Je détaille attentivement son allure. Veston bien boutonné, couleurs accordées et chemise ainsi que pantalon fraîchement repassés, il est un monstre de l'apparence. Son visage est aussi lisse que ses vêtements et ses cheveux sont plus brillant de gel que ses yeux d'émotion, sans parler de sa moustache brune symétrique taillée au millimètre près pincée de tension, tout en lui attise mon mépris. Il est trop fade pour moi, désolée.

Et le petit rictus qu'il esquisse en croisant mon regard lors de l'appel —l'appel je vous jure, comme si l'un de nous pouvait être absent— m'informe que je suis trop excentrique pour lui.
Au moins la répulsion est réciproque. Sauf que je ne suis plus tellement en mesure de revendiquer quoi que ce soit si je veux garder ma place pour la semaine prochaine. Il va falloir me tenir à carreau, malgré ça.

Après avoir rangé son carnet, le professeur entame stoïquement son court sur les bonnes manières.

Je ne crois pas avoir assisté à quelque chose de plus morne et inutile de toute ma vie ! 

Il nous sert un long monologue pour savoir comment se comporter dans la haute société. Il nous apprend comment se présenter devant une telle ou une telle personne, comment incliner la tête face à une autorité, quelles sont les différentes familles représentées à la cours, comment se comporter en présence de personnes étrangères... et j'arrête de compter.
C'est ennuyant, ça fait trop d'informations balancées dans la vague pour ma petite tête.

Je m'acharne quand même à faire des efforts. Si je ne me concentre pas tellement sur la leçon, je veille au moins à bien me comporter.
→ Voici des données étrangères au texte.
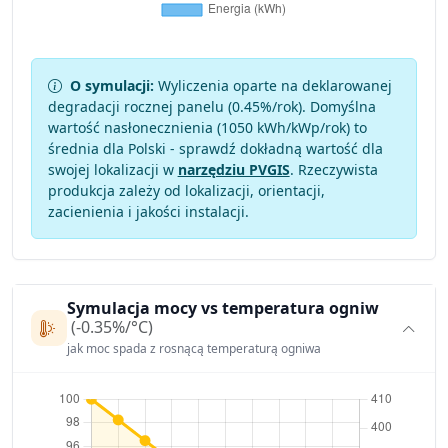
O symulacji:
Wyliczenia oparte na deklarowanej
degradacji rocznej panelu (
0.45
%/rok). Domyślna
wartość nasłonecznienia (1050 kWh/kWp/rok) to
średnia dla Polski - sprawdź dokładną wartość dla
swojej lokalizacji w
narzędziu PVGIS
. Rzeczywista
produkcja zależy od lokalizacji, orientacji,
zacienienia i jakości instalacji.
Symulacja mocy vs temperatura ogniw
(-0.35%/°C)
jak moc spada z rosnącą temperaturą ogniwa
Ce qui n'est pas le cas du prince dont les bâillements qu'il ne cherche pas le moins du monde à réprimer deviennent presque provocateurs au fur et à mesure du cours. J'ai bien envie de lui demander comment il fait pour être si fatigué au Palais, avant de me rappeler que lui adresser la parole serait une très mauvaise idée.

Non, nous n'avons plus le droit de nous parler.

Malgré son attitude franchement isolante, le prof ne le reprend jamais. Peut-être est-ce parce qu'il sait qu'Eliam n'a pas besoin de son enseignement —c'est un prince, il sait déjà tout ça après tout—, ou alors c'est parce qu'il ne veut pas être pris à réprimander un de ces précieux Marath. Dans tous les cas, le favoritisme est flagrant.

Et au final, c'est à moi qu'il décide de lancer la première question. Comme par hasard...

— Mademoiselle Gabrielle, m'interpelle-t-il de sa voix éternellement lasse. Que doit-on dire à une duchesse du Sud de l'Aguia si l'on est amené à l'accueillir au château ?

Je reste muette, n'ayant pas la moindre idée de la réponse qu'il attend. Debout devant mon bureau, dans le silence attentif des autres participants, je me sens bien bête de ne pas avoir une meilleur mémoire.